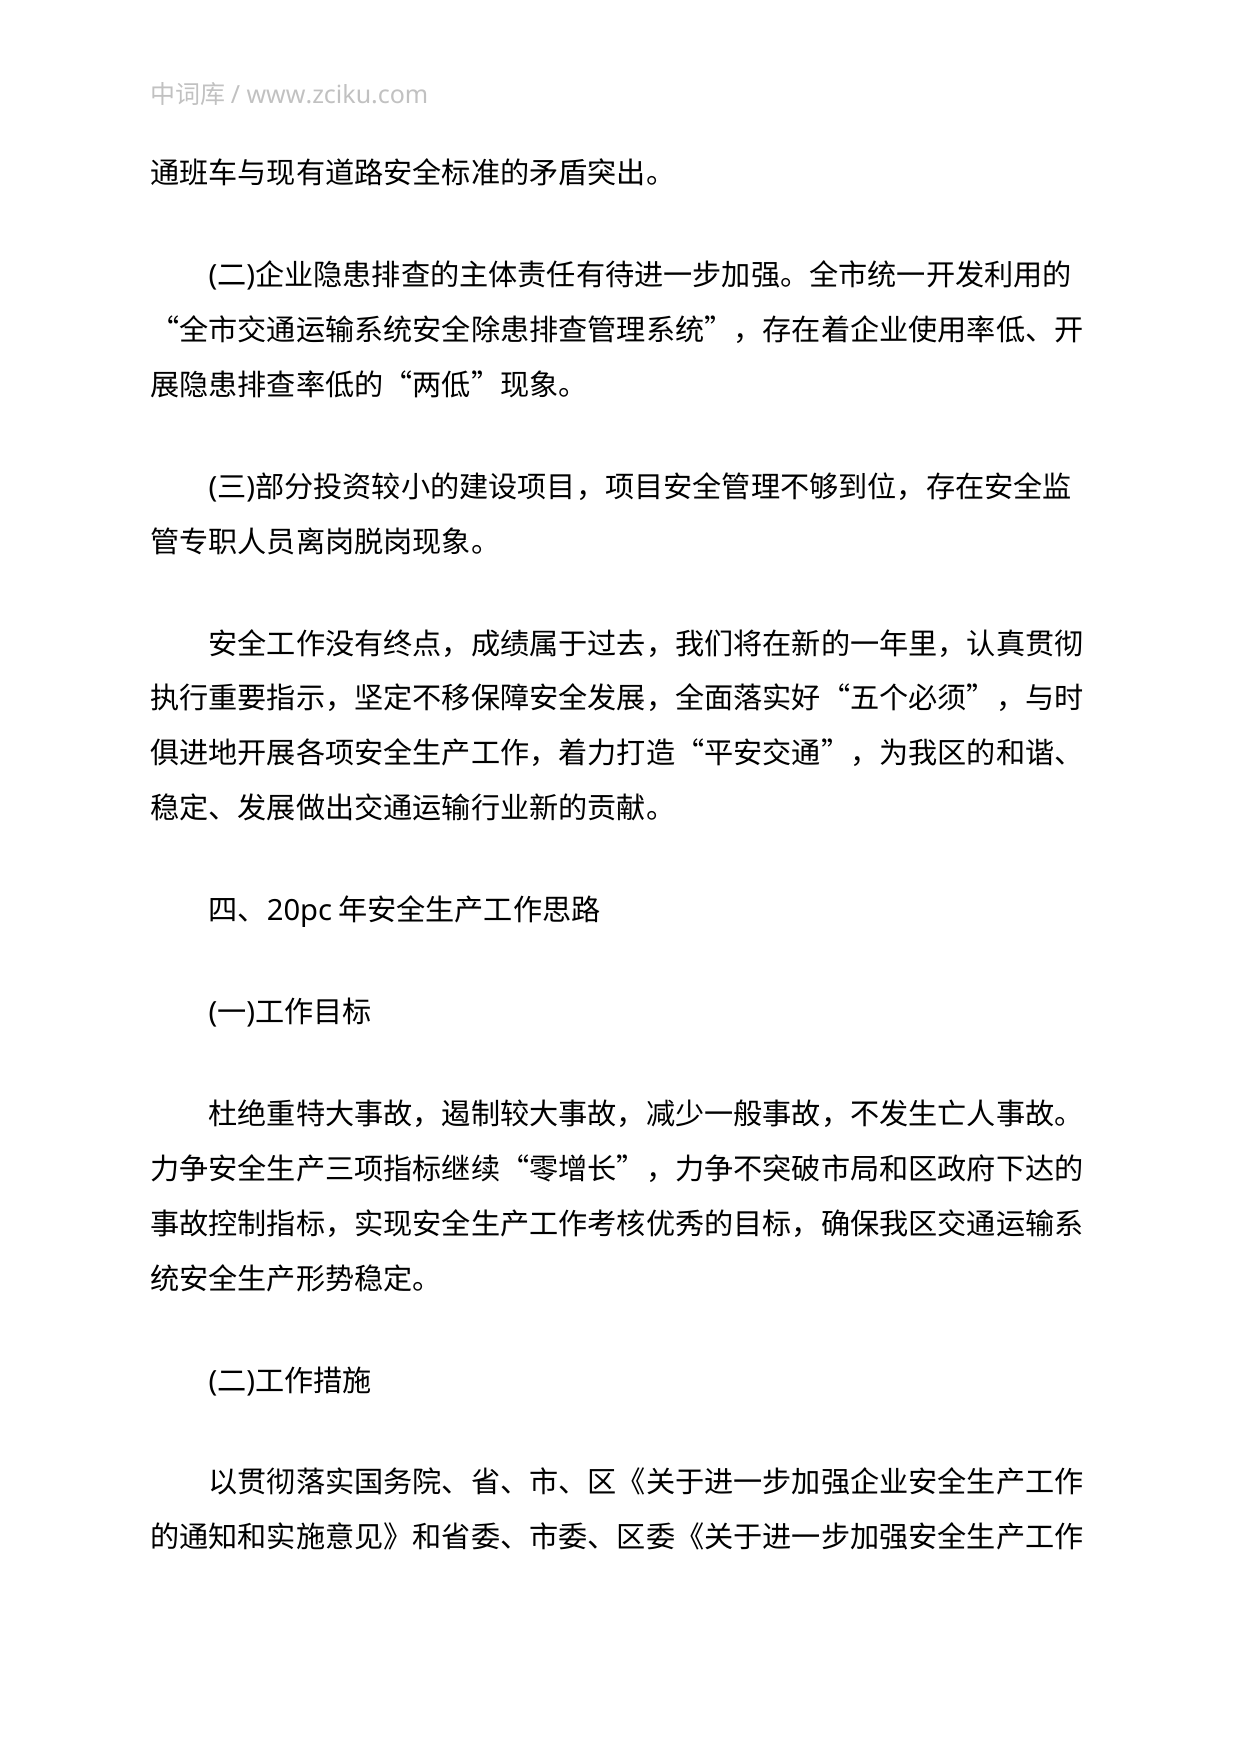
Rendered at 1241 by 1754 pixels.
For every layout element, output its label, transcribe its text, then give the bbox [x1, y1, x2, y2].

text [150, 1459, 1090, 1556]
text 杜绝重特大事故，遏制较大事故，减少一般事故，不发生亡人事故。力争安全生产三项指标继续“零增长”，力争不突破市局和区政府下达的事故控制指标，实现安全生产工作考核优秀的目标，确保我区交通运输系统安全生产形势稳定。 [150, 1091, 1090, 1298]
text (二)工作措施 [150, 1357, 1090, 1399]
text 四、20pc年安全生产工作思路 [150, 887, 1090, 929]
text (三)部分投资较小的建设项目，项目安全管理不够到位，存在安全监管专职人员离岗脱岗现象。 [150, 463, 1090, 561]
text (一)工作目标 [150, 989, 1090, 1031]
text 安全工作没有终点，成绩属于过去，我们将在新的一年里，认真贯彻执行重要指示，坚定不移保障安全发展，全面落实好“五个必须”，与时俱进地开展各项安全生产工作，着力打造“平安交通”，为我区的和谐、稳定、发展做出交通运输行业新的贡献。 [150, 620, 1090, 827]
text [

════════

**Task to carry out**
Print the full listing above again with exact wording and no images.

**Answer area**
Rendered at 1241 by 1754 pixels.
For every layout element, output its label, transcribe its text, then give the bbox [x1, y1, x2, y2].

text [150, 1459, 1090, 1556]
text 杜绝重特大事故，遏制较大事故，减少一般事故，不发生亡人事故。力争安全生产三项指标继续“零增长”，力争不突破市局和区政府下达的事故控制指标，实现安全生产工作考核优秀的目标，确保我区交通运输系统安全生产形势稳定。 [150, 1091, 1090, 1298]
text (二)工作措施 [150, 1357, 1090, 1399]
text 四、20pc年安全生产工作思路 [150, 887, 1090, 929]
text (三)部分投资较小的建设项目，项目安全管理不够到位，存在安全监管专职人员离岗脱岗现象。 [150, 463, 1090, 561]
text (一)工作目标 [150, 989, 1090, 1031]
text 安全工作没有终点，成绩属于过去，我们将在新的一年里，认真贯彻执行重要指示，坚定不移保障安全发展，全面落实好“五个必须”，与时俱进地开展各项安全生产工作，着力打造“平安交通”，为我区的和谐、稳定、发展做出交通运输行业新的贡献。 [150, 620, 1090, 827]
text [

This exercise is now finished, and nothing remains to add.